— Вы позволите? — Я перешел к его столику.
— Очень прошу, — с готовностью подвинулся он. — Так, значит, говорите, нравятся мои публикации?
— Нравятся.
— И что же именно в них нравится?
— Логичность, доказательность, сочность языка…
— Вижу, в этих делах вы не новичок, — отметил он. — Может, сами пишете? Скажем, рассказы или новеллы?
Я поспешил рассеять его подозрения:
— Не пишу. Вернее, писал, но после вашей прошлогодней рецензии на книжку одного молодого новеллиста — не помню фамилии — бросил. Понял, что в моих вещах нет той самой изюминки, о которой вы так метко говорили.
— Это достойно похвалы, — кивнул Тощенко. — Людей, которые умеют вовремя остановиться, я уважаю. Простите, принесу себе еще кофе. Может, и вам прихватить?
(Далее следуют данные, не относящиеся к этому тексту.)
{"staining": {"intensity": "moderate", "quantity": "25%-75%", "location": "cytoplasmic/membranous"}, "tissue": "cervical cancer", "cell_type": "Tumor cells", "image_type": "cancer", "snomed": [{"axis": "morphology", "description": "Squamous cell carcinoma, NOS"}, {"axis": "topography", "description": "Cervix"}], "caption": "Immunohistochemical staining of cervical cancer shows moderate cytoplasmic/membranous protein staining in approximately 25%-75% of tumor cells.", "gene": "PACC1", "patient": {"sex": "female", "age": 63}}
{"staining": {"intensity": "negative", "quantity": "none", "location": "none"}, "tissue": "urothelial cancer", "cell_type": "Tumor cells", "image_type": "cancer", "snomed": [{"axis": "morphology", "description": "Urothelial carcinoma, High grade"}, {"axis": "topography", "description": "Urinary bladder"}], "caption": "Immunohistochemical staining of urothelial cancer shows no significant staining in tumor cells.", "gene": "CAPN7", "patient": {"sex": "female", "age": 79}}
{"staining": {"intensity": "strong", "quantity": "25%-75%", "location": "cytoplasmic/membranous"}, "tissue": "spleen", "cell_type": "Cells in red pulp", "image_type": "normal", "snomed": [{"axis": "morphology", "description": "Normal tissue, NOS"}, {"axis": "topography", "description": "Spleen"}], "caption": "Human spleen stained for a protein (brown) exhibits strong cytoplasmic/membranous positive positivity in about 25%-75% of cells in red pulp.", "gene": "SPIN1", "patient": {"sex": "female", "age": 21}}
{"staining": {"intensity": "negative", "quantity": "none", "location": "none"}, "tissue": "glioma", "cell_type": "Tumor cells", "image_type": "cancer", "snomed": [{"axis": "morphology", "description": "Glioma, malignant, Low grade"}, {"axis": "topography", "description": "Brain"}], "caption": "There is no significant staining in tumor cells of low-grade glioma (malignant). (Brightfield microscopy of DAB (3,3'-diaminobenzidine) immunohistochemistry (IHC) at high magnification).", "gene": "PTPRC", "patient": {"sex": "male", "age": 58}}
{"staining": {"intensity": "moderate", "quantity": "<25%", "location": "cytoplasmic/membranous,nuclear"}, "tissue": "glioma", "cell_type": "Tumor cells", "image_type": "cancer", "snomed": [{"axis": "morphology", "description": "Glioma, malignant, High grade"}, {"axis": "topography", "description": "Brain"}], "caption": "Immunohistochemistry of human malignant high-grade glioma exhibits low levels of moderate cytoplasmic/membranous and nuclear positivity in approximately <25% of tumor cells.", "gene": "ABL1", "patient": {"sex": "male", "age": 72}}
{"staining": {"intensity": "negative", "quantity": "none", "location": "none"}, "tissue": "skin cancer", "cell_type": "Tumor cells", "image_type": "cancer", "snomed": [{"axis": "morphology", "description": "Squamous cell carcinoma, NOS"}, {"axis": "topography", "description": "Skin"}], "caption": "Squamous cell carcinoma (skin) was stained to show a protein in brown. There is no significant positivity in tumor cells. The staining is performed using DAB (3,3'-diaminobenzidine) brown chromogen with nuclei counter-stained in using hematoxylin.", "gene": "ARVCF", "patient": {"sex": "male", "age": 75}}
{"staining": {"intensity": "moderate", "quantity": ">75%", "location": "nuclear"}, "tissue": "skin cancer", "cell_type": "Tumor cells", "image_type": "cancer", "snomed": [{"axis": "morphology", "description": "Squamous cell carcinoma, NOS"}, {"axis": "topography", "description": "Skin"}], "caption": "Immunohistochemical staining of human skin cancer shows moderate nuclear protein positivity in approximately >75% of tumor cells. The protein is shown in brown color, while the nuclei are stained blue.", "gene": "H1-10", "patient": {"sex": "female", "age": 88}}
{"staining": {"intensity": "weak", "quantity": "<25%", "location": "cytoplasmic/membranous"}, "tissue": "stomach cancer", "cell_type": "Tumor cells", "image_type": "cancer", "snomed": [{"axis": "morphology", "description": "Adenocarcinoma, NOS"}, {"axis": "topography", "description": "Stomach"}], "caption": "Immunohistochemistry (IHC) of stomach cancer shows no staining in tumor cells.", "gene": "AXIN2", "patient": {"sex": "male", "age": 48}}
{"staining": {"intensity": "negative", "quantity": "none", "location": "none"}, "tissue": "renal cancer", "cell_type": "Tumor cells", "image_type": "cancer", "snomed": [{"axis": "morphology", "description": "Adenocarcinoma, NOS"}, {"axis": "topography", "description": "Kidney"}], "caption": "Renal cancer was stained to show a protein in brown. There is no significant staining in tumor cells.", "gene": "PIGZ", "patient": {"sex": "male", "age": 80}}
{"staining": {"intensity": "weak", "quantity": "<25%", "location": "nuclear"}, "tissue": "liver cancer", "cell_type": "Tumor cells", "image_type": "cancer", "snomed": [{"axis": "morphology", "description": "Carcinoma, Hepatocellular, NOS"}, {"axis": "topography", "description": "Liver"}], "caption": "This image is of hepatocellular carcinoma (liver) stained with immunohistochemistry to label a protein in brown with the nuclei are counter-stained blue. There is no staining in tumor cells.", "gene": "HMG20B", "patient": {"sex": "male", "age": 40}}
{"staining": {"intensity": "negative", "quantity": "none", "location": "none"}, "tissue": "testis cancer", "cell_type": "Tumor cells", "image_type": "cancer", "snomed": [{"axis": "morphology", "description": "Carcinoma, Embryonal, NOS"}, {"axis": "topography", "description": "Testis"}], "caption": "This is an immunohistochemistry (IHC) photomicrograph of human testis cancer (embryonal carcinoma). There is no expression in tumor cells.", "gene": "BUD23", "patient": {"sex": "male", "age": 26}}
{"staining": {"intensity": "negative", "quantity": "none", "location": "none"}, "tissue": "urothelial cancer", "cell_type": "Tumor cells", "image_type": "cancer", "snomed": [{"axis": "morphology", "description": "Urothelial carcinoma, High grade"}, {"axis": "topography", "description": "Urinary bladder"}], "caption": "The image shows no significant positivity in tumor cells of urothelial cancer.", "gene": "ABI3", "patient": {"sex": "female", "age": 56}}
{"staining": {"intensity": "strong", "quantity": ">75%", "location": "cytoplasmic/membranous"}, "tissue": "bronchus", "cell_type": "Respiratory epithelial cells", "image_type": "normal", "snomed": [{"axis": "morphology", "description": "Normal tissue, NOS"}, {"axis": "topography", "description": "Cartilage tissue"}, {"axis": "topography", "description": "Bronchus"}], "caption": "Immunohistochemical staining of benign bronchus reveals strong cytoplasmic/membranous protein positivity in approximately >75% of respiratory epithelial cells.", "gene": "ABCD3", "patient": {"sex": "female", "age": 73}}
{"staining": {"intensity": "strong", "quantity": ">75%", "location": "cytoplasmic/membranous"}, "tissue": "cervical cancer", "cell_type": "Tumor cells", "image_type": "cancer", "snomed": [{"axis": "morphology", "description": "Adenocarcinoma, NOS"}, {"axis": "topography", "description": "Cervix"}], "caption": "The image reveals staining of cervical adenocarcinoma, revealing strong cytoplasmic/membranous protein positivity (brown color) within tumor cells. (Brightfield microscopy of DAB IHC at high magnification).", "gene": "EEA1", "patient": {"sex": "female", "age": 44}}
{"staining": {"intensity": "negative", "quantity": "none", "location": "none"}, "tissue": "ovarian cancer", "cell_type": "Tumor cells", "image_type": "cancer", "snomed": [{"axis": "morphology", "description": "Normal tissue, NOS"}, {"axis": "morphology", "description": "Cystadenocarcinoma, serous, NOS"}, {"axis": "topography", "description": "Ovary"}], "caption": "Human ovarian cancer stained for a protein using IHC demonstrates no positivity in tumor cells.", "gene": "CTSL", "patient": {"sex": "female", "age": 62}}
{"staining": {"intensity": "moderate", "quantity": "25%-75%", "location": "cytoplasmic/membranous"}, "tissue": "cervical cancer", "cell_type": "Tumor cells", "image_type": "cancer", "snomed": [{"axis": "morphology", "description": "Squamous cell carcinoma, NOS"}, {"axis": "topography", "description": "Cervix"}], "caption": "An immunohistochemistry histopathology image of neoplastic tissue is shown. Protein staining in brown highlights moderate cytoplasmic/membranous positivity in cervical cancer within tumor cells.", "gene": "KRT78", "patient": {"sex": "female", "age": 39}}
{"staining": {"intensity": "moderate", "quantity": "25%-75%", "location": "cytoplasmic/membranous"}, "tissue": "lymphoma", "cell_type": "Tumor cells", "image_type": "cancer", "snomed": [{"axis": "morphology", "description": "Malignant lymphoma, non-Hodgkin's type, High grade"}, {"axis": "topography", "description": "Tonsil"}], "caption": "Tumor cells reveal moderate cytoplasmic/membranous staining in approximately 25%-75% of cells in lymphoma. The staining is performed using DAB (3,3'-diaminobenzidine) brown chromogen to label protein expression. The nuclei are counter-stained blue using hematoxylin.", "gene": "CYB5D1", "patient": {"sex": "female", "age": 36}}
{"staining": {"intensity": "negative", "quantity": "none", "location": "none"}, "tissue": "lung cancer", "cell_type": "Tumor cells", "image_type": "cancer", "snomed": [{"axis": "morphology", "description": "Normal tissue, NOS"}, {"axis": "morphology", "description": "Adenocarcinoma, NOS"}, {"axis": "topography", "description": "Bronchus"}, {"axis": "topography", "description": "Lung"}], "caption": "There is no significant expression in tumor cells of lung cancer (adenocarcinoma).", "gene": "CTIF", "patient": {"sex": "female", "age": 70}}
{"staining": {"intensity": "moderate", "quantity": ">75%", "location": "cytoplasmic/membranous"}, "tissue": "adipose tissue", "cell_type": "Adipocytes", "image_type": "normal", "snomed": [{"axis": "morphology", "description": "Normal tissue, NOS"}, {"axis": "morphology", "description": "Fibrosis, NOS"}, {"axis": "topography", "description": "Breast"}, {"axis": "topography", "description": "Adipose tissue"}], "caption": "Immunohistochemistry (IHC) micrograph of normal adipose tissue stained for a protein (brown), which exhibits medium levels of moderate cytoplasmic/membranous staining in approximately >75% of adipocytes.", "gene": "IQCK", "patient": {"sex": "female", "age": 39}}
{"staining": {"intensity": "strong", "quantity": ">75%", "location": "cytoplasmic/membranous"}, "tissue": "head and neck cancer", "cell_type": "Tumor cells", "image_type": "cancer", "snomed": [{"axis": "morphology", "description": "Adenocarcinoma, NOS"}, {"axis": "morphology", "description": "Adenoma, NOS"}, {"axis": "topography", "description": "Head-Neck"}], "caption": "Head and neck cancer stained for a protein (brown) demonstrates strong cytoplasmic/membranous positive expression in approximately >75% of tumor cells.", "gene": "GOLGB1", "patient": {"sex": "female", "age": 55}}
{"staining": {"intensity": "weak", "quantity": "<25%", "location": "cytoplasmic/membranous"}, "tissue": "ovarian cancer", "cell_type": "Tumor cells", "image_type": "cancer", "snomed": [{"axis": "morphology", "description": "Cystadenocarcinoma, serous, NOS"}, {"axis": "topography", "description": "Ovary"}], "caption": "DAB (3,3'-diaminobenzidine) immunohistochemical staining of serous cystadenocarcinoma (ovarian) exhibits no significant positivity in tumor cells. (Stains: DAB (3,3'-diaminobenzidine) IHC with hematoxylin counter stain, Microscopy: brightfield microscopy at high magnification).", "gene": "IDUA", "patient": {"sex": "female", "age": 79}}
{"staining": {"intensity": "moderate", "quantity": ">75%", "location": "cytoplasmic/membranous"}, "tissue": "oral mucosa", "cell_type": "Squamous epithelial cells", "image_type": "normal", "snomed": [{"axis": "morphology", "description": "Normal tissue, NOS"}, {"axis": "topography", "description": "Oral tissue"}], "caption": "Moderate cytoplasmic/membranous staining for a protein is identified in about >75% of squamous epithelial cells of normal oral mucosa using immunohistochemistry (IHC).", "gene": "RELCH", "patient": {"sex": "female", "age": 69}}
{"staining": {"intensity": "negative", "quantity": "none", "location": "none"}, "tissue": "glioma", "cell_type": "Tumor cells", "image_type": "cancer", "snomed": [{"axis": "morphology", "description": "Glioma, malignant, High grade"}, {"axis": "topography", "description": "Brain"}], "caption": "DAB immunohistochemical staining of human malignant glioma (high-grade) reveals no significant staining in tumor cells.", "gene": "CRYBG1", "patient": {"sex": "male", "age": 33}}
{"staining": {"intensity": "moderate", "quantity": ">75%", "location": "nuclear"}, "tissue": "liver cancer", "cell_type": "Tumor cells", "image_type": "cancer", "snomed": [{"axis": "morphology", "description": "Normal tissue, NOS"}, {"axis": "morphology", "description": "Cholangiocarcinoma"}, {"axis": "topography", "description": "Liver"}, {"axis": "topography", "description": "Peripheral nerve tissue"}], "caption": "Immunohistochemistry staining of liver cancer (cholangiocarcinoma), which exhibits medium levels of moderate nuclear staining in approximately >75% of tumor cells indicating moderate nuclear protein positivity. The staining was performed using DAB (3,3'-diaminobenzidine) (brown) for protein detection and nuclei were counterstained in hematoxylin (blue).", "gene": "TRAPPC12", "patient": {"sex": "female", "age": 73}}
— Благодарю, не надо, — сказал я.
— Итак, — продолжил он, вернувшись, — вы бросили писать рассказы, потому что вас убедила моя рецензия?
Именно поэтому, — заверил я. — Правда, была еще одна причина…
— Какая же?
— Дело в том, что я начал писать стихи…
Тощенко чуть не поперхнулся. Бедный Юрий Юрьевич! Не часто журналистам, особенно его амплуа, случается услышать комплимент от читателя. И вдруг такое разочарование: комплимент от поэта-графомана!
— Наверное, вы о чем-нибудь хотите меня попросить? — сухо поинтересовался он.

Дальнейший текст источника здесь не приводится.